Last month I was invited to participate in a roundtable interview with Academy Award winning actor Kevin Kline (A Fish Called Wanda) to discuss his upcoming film The Extra Man. Kline stars as an eccentric (and unsuccessful) playwright who rents the spare room in his New York City apartment out to an aspiring journalist (Paul Dano) who is new to the city. As they develop a relationship, Kline teaches Dano how to be an “extra man” – getting paid to accompany elderly widows to social events. Kline is hilarious in the role and was just as funny in person.
In our interview, Kline talked about how he became involved with the project, his notoriously bad driving, running into Jeremy Irons during shooting, public urination, working with his family, and his upcoming role in Robert Redford’s the Conspirator. To see what Kline had to say, continue reading. The Extra Man hits theaters this Friday, July 30.
On his notoriously less-than-stellar driving:
Kline: Did I crash? Is the car in one piece? Not that it matters. It was a complete wreck…Well the fact is, the movie was done so inexpensively, notice I didn’t say cheaply, on a very tight budget, so usually when you’re doing a driving scene you have a police escort or you “own” the street and it’s all filled with extras and all the cars you see in it, they’re all driven by stunt men – but not us. We’re out in a street and it’s rush hour and everybody’s moving about five miles an hour stop and start and I’m supposed to be racing around and [Paul Dano is] supposed to be saying “slow down!” so I just did the best I could…The guy in the back with the camera thought he was gonna die…but he didn’t. I just drove as, you know, did a lot of swerving and stuff…”
About running into Jeremy Irons during the driving scene:
Kline: “Jeremy! Hi! Shooting right now. Nice to see you.”…I haven’t seen him since. He might have seen the guy with the camera in the back and put two and two together but maybe not.

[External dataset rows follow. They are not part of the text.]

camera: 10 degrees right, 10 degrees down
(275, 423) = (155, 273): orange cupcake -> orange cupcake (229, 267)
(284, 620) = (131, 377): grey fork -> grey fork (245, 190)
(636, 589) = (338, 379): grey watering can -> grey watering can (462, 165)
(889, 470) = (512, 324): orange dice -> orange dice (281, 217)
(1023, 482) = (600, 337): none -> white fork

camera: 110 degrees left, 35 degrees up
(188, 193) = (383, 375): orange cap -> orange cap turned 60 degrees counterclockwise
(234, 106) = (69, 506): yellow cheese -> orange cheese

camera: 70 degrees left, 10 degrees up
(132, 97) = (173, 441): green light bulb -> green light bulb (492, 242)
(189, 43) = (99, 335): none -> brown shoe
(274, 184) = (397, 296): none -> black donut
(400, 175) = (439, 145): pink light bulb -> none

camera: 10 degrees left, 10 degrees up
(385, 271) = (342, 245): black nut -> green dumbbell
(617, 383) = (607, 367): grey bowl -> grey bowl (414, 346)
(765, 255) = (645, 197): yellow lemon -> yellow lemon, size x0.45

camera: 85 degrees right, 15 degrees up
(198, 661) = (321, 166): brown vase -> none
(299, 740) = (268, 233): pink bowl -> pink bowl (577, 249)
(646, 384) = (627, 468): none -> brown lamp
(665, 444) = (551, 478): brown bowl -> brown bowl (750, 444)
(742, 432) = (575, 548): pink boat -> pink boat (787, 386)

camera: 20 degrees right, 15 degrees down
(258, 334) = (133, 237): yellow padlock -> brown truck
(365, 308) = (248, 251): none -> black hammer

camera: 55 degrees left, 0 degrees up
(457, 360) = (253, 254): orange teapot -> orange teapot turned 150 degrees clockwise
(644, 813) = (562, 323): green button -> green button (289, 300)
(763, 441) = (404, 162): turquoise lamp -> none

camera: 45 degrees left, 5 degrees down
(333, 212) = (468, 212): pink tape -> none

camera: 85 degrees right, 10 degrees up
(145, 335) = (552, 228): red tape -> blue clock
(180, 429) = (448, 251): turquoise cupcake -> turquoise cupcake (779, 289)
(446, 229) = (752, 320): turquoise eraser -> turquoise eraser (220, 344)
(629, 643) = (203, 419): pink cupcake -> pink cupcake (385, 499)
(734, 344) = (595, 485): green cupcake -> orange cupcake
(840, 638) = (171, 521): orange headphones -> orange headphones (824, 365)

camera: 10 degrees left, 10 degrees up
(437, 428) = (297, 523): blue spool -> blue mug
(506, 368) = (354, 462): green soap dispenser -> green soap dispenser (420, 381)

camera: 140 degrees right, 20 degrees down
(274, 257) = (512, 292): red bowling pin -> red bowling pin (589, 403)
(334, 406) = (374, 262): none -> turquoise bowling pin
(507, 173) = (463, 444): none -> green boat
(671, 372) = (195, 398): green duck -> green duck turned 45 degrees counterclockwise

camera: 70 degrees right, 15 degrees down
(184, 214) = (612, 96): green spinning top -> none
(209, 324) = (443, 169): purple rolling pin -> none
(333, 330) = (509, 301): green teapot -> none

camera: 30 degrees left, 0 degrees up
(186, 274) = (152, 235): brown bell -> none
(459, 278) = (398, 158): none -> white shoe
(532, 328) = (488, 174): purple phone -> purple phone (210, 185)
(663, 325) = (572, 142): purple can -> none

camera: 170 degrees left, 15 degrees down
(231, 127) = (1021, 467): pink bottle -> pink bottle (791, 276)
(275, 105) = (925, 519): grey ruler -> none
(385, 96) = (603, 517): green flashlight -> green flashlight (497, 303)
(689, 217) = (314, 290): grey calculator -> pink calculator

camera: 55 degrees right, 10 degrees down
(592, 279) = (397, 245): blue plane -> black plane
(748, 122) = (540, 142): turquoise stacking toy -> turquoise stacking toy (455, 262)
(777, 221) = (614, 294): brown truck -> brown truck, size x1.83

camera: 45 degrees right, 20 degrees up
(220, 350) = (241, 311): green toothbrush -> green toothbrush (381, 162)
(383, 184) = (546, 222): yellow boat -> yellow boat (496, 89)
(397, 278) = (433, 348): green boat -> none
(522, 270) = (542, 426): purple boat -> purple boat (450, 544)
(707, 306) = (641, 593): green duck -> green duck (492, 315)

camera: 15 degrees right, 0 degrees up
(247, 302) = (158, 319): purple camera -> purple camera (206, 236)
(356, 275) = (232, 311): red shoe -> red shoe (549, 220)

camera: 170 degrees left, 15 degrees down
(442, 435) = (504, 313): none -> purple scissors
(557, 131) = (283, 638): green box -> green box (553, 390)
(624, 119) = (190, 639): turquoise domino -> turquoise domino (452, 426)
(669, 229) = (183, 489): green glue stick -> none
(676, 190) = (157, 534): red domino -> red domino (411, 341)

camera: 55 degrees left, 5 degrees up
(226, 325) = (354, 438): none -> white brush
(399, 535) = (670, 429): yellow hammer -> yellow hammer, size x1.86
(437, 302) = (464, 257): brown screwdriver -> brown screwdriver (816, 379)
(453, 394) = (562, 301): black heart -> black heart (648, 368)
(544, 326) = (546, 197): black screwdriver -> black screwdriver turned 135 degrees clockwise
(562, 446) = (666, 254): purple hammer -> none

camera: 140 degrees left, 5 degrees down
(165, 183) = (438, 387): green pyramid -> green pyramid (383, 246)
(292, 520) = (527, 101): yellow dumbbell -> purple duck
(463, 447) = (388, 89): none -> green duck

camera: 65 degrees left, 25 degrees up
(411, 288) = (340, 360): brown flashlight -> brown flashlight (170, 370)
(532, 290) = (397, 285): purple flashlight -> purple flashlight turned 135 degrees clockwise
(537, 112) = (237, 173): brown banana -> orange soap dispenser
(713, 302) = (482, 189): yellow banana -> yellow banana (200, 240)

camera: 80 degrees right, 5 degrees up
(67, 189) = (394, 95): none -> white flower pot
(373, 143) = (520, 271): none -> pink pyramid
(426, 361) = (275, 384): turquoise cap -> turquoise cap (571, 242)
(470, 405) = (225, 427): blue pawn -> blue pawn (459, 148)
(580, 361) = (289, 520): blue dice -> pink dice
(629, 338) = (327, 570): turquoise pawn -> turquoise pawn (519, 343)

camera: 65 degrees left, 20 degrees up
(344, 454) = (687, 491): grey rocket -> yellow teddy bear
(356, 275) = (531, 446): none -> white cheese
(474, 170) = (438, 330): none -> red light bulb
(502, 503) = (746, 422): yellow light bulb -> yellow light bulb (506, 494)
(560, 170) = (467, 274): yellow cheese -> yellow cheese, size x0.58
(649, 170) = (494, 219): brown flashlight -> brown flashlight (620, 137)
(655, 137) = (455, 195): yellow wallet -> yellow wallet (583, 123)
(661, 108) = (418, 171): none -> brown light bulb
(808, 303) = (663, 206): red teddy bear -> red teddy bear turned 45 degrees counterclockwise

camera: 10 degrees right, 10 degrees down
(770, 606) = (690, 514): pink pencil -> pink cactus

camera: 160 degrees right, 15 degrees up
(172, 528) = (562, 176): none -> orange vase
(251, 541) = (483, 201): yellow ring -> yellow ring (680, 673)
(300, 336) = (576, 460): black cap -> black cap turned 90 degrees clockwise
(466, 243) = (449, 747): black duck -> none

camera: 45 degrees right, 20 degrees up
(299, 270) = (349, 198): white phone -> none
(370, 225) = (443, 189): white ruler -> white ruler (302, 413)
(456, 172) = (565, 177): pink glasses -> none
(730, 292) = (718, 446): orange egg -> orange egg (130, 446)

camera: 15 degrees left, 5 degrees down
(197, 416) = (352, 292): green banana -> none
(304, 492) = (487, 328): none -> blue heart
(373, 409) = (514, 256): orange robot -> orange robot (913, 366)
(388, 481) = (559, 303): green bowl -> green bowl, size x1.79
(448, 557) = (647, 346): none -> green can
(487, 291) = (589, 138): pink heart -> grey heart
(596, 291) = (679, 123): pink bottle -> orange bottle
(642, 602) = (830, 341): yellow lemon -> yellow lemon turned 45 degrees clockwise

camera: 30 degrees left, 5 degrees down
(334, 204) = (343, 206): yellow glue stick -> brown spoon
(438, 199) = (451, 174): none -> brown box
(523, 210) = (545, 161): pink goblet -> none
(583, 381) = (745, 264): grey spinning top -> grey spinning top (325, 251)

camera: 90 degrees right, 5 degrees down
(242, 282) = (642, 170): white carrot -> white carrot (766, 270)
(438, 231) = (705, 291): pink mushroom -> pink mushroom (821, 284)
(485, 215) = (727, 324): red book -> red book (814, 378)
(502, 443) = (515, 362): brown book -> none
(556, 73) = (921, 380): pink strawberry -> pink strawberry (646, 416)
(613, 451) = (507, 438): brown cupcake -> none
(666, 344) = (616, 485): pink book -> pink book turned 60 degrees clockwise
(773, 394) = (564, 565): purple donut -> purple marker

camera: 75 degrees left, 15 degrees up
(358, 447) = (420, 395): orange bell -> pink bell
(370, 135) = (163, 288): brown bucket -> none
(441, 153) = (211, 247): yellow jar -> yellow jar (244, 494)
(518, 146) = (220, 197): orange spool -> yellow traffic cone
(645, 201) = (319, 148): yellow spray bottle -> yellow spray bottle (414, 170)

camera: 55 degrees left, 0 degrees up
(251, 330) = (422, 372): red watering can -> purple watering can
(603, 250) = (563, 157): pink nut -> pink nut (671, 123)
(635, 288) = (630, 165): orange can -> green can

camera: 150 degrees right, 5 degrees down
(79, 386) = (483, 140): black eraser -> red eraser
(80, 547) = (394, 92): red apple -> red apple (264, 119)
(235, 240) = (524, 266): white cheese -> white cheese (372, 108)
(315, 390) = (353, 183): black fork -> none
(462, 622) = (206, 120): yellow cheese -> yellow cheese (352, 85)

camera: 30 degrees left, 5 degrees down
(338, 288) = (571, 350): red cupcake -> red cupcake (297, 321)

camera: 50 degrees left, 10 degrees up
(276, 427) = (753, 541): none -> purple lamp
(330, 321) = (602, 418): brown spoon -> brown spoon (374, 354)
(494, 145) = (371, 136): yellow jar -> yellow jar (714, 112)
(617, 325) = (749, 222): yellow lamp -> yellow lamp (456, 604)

On his character, Henry Harrison, in The Extra Man:
Kline: He’s at the bottom. He’s just desperately poor. But he lives this delusional grandiose existence because he has a self-image which is full of grandiosity and self esteem and that’s why I loved him when I read it. He’s his own man. He’s living life the way he wants to live it and if it doesn’t come up to his standards, he scorns it. He’s a poor snob. He’s in no position to be as snobbish as he is but that doesn’t stop him.
On his character’s and his own fascination with public urination:
Kline: It’s not that hard. It was the last scene we shot…It’s all pretty simple even though [my character] says it’s an art…Listen, it’s a low budget film and…“are we about to role? Cause I have to pee. Twenty minutes to go back to the trailer, whatever the nearest men’s room…so, well hey its research! It’s late at night, it’s a dark night, works fine.” I went discretely, I wasn’t doing it in front of the crew or anything to see if anyone would notice. Yeah I tried it once or twice. It works!
On the possibility of working in film with his family (his wife is actress Phoebe Cates and his son Owen was one of the stars of The Squid And The Whale)
Kline: At the moment none of them is interested in acting. Not at all. My son’s going to art school next year, he just graduated school. He might be a filmmaker but he says at the moment he’s more interested in being behind the camera. That could change. That could change. I didn’t know what I wanted, I went to college to study music. How did I end up here?
On the possibility of working with his Fish Called Wanda “family” again:
Kline: I would love to do something with John, he tells me he’s writing a musical of A Fish Called Wanda so maybe I’ll play Otto’s father in the musical on Broadway if it gets finished.
On his next film The Conspirator directed by Robert Redford:
Kline: It’s not a comedy…Mary Surratt ran the boarding house where the conspirators [who planned Abraham Lincoln’s assassination] met and was implicated because she was in her house and because her son was sort of involved. He was involved in a conspiracy to kidnap Lincoln and hold him hostage in return for Confederate prisoners which was aborted. But then because the plot was hatched in her house, she was implicated, they had not a civil trial, no habeas corpus…the movie is really about the suspension of Constitutional rights happens when there is a panic and there was a panic at the end of that war that the South would rise again and there were still rebel armies in the field even though the treaty had been signed at Appomattox and so there was this fervor to summarily and quickly and ruthlessly try and hang the conspirators and she was the first woman to hang…I play Lincoln’s Secretary of War who kind of insisted on it being a military tribunal and wanted swift harsh justice…There’s some very interesting twists and turns. And the obvious relevancy to Gitmo and just, its just how political and social climate during war when you’ve been attacked or when there’s a revolution or there’s a civil war, people don’t always think so kindly.
On his reaction to hearing John C. Reilly’s fake high voice that he employed for the film:
Kline: I thought it was great…If he just finished a scene he’d go (fake high voice) “Can somebody bring me a coffee please!” He might’ve done that but I don’t know, I just got used to it. I don’t think he, no we did go out for dinner one night and no, he ordered that way (high voice) “I’ll have the spaghetti please” but then we just talked. I’m kidding.